Hudlin and Romita begin with an arc that asks, "Who is Black Panther?" and focuses on Black Panther's role as a protector. Wakanda has historically been a place that outsiders have wanted to conquer, but the Black Panther and the Wakandans have resisted those forces again and again. Hudlin and Romita tell this story by connecting the present and the past, showing the greed of humanity and the need for the Black Panther to protect it:
Pop culture is rife with depictions of Africa that paint the continent as a war-torn, savage place. But in Black Panther, Wakanda is a place of pride. Wakanda is a place that's desired, that's protected and resists colonization. Black Panther embodies it. And we get to see a little bit of this Wakandan legacy in Civil War's post-credits scene, where Black Panther/T'Challa tells Captain America that he challenges anyone to try to invade it.
It's a powerful scene — T'Challa daring anyone to fight him on his home turf. In terms of the cinematic universe, we don't really know what's going on there. But in the Black Panther comic today, the tie between T'Challa and Wakanda is as pertinent as ever.
In Ta-Nehisi Coates and Stelfreeze's current Black Panther run, the pair explores Black Panther's connection to Wakanda — and his responsibility to protect the country — in political and social spheres.
Coates and Stelfreeze's Black Panther is ruling a country in turmoil. He hasn't done a stellar job of keeping it safe (recently). Wakanda is supposed to be exceptional, the technological zenith of the world, but Coates and Stelfreeze present the experience of living in it as anything but. And it weighs on Black Panther/T'Challa:
"Wakandan identity held that this is a nation that has never been conquered," Coates says in a Marvel video about his comic. "First job of the king is to protect the nation. And when the king can no longer protect the nation, what is the king?"
Coates and Stelfreeze's comic is one of the best out there today, giving both the character and his home nation a political depth and personal texture that's riveting. The pride T'Challa has in his home country is made clear in the movie. And hopefully Marvel will explore it even further in Black Panther's solo movie.

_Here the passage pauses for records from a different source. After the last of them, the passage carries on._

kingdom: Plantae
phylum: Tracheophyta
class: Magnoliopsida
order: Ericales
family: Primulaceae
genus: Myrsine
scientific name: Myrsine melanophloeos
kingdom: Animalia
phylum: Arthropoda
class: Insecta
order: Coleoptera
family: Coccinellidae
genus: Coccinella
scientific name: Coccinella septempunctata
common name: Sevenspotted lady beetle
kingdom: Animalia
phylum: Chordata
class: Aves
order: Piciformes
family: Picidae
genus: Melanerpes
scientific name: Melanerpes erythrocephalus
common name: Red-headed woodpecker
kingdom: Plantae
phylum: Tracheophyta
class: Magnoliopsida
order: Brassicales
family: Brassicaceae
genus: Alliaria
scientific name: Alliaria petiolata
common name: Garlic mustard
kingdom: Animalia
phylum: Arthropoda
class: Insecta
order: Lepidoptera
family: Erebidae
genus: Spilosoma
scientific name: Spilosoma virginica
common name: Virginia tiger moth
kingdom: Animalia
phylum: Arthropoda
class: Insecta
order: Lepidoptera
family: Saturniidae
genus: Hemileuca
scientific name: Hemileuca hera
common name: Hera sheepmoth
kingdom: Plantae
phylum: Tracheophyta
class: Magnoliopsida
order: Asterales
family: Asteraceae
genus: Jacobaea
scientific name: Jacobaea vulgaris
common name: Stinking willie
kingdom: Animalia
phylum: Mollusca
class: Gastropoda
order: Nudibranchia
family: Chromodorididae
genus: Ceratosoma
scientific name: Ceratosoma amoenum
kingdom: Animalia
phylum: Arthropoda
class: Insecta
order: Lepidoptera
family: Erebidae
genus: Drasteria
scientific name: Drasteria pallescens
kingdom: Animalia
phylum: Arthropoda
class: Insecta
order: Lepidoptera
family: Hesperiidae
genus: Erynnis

The one thing about Black Panther we didn't get to see in Civil War
If there's one element of Black Panther that's missing from Captain America: Civil War, it's his intelligence and analytical skills. Black Panther is one of the smartest people in the Marvel universe, and it's a testament to his battlefield strategy that his country has never been conquered.
In the Skrull fight I mentioned above, we get a glimpse of his fighting skills. He analyzes the Skrull's moves and beats him even though the Skrull is blessed with an amalgam of superpowers. And in that same arc, when the Skrulls descend upon Wakanda they're greeted by this, a garden of Skrull heads:
Essentially, no one ever has the upper hand against Black Panther. And once they start to believe they do, it's all downhill from there.
Even though we don't get to see this side of Black Panther in Civil War, the movie is efficient enough to convey the core characteristics of his existence. I didn't keep an official tally of the character's Civil War screen time, but he's only in the movie for maybe 15 minutes or so. Still, Boseman manages to communicate T'Challa's tenacity, his logic, and his toughness. I can only imagine and hope that Black Panther's upcoming solo movie will give us even more of the rich history and spirit that Marvel and his several writers and artists have instilled in the character over the years.